Page extract —
<<<<

Revert "Temporarily skip CUDA 11 wheel CI" #601

bdice · 2025-01-22T11:34:01Z

Reverts #599 now that rapidsai/raft#2548 has landed.

This reverts commit 9b7bb97.

codecov-commenter · 2025-01-22T12:44:18Z

Codecov Report

All modified and coverable lines are covered by tests ✅

Project coverage is 72.30%. Comparing base (9b7bb97) to head (0702f89).

Additional details and impacted files

@@              Coverage Diff              @@
##           branch-25.02     #601   +/-   ##
=============================================
  Coverage         72.30%   72.30%           
=============================================
  Files                14       14           
  Lines                65       65           
=============================================
  Hits                 47       47           
  Misses               18       18

☔ View full report in Codecov by Sentry.
📢 Have feedback on the report? Share it here.

jameslamb · 2025-01-22T16:42:48Z

good news: the wheel tests that had been failing because of the cuBLAS issues are passing!

bad news: 1 wheel test

=========================== short test summary info ============================
FAILED python/cuvs/cuvs/test/test_distance.py::test_distance[float16-F-True-euclidean-50-100] - assert False
 +  where False = <function allclose at 0xfffee65add70>(array([[0.        , 2.94198351, 2.11872091, ..., 2.73895706, 2.80186958,\n        2.62724569],\n       [2.94198351, 0.  ...272 ],\n       [2.62724569, 2.84470779, 2.48090272, ..., 2.65241563, 2.7694272 ,\n        0.        ]], shape=(100, 100)), array([[0.       , 2.939494 , 2.1176343, ..., 2.738613 , 2.8034577,\n        2.625    ],\n       [2.939494 , 0.       , ...     [2.625    , 2.8449516, 2.4811792, ..., 2.6516504, 2.769815 ,\n        0.       ]], shape=(100, 100), dtype=float32), atol=0.1, rtol=0.1)

>>>>

Given entries —
<<<<

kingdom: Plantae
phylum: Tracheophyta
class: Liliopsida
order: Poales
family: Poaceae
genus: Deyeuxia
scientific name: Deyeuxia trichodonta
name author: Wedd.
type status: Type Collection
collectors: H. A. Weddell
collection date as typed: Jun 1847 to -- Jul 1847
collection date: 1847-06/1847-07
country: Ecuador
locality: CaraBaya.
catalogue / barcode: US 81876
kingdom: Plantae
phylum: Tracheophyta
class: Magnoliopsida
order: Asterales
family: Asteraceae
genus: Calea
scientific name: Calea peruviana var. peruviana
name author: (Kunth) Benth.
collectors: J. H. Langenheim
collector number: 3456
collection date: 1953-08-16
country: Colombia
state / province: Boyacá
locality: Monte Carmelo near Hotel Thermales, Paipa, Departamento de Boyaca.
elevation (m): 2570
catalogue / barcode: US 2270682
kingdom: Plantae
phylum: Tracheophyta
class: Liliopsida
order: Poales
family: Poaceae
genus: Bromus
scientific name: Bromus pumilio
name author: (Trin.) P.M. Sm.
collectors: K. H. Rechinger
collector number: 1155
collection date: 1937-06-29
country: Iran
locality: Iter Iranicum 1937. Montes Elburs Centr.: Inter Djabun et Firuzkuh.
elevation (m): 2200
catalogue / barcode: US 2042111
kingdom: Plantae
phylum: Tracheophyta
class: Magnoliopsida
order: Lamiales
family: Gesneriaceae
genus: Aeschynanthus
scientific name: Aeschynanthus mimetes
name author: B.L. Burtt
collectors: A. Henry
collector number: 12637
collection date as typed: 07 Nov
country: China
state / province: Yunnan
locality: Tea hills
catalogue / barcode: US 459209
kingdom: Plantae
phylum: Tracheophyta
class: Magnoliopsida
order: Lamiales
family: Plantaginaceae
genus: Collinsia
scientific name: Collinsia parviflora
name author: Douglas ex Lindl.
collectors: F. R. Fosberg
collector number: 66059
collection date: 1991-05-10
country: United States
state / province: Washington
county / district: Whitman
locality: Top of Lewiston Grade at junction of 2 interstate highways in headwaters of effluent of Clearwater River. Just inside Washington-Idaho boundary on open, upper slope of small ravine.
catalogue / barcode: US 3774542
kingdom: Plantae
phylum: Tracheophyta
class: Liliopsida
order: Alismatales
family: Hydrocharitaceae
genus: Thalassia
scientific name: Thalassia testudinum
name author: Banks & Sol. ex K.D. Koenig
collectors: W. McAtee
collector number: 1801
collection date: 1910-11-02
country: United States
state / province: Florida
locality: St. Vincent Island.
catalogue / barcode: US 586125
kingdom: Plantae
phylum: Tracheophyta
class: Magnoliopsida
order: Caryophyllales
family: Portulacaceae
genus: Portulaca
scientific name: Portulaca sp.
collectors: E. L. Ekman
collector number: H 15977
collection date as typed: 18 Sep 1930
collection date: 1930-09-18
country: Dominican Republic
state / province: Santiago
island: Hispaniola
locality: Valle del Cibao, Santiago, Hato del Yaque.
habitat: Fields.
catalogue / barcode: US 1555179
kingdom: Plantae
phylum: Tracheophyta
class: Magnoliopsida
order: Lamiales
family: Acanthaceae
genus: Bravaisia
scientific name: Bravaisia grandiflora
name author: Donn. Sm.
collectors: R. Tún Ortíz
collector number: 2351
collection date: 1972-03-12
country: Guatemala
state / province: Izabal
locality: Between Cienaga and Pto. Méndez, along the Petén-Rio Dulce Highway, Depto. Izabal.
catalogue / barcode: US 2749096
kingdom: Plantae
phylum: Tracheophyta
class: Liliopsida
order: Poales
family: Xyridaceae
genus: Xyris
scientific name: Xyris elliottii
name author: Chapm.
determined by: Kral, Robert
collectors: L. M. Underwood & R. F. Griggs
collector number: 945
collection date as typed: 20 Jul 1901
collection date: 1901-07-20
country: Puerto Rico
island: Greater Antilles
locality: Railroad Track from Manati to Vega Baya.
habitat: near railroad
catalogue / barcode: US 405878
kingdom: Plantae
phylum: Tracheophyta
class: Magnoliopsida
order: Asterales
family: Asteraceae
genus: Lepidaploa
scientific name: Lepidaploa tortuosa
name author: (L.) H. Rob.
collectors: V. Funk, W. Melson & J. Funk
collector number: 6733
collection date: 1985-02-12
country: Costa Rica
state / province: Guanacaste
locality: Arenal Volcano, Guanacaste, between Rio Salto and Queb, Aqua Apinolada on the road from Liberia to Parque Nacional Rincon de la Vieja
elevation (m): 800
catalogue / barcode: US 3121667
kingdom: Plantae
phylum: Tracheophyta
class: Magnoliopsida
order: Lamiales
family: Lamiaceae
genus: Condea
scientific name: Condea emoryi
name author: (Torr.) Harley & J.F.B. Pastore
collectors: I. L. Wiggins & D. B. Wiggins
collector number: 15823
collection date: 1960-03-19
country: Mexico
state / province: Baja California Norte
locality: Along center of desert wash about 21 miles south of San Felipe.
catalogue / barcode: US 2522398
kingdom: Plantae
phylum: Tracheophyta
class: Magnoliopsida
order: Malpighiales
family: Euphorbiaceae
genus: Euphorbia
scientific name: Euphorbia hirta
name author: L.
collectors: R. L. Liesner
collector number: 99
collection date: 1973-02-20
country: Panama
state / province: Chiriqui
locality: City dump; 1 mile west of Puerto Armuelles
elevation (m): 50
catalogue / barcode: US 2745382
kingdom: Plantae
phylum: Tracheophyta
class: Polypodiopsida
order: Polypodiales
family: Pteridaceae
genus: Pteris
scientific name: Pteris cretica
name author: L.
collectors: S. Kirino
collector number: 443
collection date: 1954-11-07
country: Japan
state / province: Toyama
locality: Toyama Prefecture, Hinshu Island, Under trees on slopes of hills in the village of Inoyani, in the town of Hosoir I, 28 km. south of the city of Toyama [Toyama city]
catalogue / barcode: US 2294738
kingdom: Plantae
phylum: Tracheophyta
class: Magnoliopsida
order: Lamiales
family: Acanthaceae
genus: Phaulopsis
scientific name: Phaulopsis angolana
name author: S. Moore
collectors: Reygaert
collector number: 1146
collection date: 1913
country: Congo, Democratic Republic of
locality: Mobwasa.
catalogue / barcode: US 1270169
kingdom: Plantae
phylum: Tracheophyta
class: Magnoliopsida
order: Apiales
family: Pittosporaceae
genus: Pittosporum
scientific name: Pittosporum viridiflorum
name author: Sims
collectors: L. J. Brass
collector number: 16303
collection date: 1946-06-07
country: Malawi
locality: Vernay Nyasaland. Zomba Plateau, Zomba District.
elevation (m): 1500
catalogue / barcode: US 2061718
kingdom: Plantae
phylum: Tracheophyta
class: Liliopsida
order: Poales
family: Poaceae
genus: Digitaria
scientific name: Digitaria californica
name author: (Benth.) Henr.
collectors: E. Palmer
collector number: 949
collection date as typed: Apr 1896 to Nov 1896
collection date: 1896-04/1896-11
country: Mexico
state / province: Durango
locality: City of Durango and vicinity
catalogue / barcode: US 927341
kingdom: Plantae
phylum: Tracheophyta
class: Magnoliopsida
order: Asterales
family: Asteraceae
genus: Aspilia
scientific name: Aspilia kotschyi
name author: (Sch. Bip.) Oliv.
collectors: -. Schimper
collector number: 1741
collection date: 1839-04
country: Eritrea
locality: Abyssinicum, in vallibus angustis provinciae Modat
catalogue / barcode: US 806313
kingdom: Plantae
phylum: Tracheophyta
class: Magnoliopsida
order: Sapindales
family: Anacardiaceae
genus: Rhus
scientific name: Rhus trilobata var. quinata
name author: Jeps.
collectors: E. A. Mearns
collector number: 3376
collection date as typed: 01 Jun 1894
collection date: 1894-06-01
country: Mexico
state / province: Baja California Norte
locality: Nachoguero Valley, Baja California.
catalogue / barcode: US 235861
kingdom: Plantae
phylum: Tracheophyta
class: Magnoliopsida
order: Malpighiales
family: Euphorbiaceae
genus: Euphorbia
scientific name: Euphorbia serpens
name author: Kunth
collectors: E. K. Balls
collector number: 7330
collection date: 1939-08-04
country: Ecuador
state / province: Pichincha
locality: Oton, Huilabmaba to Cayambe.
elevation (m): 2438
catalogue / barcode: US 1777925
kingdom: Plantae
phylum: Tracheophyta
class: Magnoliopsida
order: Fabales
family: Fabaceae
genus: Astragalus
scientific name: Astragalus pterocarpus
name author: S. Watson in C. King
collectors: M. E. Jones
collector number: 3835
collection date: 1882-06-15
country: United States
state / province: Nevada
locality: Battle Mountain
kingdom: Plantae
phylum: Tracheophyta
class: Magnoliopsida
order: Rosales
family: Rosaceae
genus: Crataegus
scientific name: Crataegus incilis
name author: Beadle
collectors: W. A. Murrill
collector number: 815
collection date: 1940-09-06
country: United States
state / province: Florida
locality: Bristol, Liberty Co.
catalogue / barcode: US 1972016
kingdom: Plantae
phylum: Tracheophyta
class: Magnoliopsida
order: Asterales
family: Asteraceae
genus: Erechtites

>>>>

Things to do —
1 - List every row label shown in the coverage diff table of the pull request thread.
2 - Reproduce the part of the pull request thread between "This reverts commit" and "to head (0702f89).", inclusive.
You can set the entries aside; they aren't needed for this work.

Solved problems —
1 - Coverage, Files, Lines, Hits, Misses

2 -
This reverts commit 9b7bb97.

codecov-commenter · 2025-01-22T12:44:18Z

Codecov Report

All modified and coverable lines are covered by tests ✅

Project coverage is 72.30%. Comparing base (9b7bb97) to head (0702f89).